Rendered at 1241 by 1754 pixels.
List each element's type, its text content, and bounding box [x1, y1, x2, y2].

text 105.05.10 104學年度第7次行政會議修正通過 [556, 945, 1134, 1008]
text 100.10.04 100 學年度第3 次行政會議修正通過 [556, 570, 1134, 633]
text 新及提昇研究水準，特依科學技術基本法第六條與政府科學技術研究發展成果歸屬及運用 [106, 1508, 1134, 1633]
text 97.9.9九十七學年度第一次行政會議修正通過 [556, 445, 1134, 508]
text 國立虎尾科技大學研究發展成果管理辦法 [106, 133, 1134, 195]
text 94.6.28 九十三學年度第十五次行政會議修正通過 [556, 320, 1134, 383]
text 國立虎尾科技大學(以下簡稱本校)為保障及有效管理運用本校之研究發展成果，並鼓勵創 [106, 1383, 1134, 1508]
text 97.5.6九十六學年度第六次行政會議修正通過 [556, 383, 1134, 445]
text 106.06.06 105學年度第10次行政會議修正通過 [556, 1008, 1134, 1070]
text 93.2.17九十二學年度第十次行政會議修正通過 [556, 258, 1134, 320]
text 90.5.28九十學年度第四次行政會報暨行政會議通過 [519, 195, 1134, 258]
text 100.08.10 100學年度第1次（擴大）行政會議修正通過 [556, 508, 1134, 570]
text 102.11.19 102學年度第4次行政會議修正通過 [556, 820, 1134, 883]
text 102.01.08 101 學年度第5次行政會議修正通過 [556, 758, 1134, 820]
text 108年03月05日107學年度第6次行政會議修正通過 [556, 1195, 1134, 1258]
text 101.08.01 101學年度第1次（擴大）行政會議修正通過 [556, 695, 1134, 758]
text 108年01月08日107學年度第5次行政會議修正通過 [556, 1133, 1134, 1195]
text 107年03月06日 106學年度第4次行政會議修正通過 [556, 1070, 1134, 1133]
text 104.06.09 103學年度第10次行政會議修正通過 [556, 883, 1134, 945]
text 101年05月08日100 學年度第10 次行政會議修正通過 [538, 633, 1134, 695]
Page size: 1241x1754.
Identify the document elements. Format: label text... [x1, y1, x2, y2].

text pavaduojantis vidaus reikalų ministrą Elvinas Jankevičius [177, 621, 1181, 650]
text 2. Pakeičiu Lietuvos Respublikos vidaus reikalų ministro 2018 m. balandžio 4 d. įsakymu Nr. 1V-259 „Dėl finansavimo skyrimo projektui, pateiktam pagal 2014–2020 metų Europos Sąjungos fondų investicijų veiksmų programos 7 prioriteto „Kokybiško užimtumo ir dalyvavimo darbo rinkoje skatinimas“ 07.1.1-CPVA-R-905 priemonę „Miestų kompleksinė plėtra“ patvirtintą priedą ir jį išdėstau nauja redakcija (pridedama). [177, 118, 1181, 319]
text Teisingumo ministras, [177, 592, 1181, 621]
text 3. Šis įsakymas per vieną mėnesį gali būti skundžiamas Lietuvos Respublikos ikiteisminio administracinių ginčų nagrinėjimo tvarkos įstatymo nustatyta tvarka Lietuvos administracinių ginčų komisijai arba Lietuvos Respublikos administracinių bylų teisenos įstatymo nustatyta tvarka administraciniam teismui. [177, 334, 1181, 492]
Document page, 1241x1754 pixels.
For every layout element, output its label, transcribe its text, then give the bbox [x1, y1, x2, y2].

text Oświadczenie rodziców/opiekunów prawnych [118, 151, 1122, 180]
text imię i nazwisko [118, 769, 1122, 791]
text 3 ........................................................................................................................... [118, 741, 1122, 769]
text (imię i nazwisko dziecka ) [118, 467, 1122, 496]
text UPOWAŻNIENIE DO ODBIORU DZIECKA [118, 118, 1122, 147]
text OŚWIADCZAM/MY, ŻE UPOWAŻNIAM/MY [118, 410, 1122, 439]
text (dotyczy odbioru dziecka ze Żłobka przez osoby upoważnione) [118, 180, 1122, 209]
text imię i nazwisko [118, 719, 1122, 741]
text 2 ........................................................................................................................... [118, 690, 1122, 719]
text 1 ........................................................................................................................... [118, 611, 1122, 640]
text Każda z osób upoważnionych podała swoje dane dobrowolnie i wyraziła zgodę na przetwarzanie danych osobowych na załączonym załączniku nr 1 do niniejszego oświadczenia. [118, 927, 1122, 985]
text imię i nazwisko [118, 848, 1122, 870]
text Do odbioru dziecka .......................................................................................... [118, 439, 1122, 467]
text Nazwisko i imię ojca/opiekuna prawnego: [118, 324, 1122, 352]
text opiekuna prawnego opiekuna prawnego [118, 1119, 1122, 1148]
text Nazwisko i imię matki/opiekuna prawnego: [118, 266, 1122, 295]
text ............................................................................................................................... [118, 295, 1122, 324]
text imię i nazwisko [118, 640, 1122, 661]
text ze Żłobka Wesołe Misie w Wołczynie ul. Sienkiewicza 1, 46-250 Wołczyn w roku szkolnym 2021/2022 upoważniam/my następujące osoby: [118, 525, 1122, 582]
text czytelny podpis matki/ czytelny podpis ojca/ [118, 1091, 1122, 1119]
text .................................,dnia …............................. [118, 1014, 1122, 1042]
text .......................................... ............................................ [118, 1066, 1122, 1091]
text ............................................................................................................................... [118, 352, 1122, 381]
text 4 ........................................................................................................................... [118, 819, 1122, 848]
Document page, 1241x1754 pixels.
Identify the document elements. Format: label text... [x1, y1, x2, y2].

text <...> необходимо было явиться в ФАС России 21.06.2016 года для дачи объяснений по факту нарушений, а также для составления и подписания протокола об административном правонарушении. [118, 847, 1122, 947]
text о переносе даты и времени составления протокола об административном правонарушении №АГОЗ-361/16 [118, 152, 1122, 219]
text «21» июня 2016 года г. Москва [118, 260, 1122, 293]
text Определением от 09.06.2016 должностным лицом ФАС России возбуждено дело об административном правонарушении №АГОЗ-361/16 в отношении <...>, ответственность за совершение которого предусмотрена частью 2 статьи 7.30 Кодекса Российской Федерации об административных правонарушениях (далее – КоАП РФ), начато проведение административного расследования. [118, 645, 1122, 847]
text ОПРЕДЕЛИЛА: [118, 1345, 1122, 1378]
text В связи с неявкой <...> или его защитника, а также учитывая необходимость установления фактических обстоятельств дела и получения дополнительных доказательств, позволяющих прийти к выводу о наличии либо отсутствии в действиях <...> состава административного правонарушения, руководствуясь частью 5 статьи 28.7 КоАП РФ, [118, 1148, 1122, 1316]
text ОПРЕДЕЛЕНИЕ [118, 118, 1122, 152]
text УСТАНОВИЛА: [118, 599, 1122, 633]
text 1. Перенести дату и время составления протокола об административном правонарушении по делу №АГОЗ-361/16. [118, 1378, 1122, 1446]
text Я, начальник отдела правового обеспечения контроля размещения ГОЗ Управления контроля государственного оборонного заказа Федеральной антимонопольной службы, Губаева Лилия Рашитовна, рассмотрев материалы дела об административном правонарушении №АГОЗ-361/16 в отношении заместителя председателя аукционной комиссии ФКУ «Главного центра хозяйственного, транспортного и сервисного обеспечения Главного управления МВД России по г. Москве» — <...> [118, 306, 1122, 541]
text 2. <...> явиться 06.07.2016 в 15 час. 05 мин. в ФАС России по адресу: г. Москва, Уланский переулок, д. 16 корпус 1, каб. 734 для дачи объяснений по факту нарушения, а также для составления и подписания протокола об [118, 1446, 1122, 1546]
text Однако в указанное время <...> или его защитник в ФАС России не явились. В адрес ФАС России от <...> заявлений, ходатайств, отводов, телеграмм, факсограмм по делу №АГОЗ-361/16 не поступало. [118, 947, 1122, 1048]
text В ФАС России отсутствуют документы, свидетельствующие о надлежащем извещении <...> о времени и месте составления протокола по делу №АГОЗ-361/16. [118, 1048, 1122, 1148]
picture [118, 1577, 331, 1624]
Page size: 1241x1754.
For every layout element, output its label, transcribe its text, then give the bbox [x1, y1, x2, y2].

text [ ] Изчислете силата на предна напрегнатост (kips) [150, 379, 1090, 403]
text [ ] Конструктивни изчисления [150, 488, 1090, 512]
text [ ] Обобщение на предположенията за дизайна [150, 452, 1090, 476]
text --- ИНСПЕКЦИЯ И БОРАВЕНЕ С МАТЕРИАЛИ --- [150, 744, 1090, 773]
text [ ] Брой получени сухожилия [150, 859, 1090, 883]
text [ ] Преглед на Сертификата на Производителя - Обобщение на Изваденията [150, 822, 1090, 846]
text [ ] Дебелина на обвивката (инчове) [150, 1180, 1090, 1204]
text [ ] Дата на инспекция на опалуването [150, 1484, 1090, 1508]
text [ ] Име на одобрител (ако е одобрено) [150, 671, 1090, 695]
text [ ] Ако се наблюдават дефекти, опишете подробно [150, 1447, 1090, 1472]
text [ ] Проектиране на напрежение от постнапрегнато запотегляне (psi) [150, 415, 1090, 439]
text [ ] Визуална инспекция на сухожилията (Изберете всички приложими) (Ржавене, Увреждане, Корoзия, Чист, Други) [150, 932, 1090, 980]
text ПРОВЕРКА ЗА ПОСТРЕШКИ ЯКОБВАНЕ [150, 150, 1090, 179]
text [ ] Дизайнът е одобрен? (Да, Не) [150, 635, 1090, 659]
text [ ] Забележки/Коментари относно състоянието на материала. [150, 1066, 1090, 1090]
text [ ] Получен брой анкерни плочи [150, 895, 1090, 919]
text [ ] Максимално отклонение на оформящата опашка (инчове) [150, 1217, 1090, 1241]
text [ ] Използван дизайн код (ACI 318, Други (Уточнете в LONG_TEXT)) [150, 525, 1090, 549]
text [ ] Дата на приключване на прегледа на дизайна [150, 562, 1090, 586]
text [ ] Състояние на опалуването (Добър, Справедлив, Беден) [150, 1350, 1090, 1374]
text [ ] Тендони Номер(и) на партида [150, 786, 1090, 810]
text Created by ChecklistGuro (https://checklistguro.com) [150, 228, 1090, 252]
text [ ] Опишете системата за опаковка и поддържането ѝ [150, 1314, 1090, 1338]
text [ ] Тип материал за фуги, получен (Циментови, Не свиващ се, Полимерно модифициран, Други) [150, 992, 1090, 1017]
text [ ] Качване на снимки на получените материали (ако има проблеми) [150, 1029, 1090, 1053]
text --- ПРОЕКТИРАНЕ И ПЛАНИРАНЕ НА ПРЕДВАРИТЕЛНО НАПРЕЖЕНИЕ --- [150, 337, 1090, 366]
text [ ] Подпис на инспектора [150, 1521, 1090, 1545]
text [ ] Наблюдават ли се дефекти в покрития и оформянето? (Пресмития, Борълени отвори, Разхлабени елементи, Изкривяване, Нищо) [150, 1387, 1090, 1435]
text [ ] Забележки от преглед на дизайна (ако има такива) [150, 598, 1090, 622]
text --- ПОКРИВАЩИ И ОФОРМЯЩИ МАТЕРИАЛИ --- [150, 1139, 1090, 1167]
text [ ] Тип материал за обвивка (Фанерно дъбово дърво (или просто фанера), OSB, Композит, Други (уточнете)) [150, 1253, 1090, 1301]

··········

Work to complete >> Please copy out the lines above, from the very first one through the line containing "List each element's", both included, without changing a character.

Correct response >>
Rendered at 1241 by 1754 pixels.
List each element's type, its text content, and bounding box [x1, y1, x2, y2].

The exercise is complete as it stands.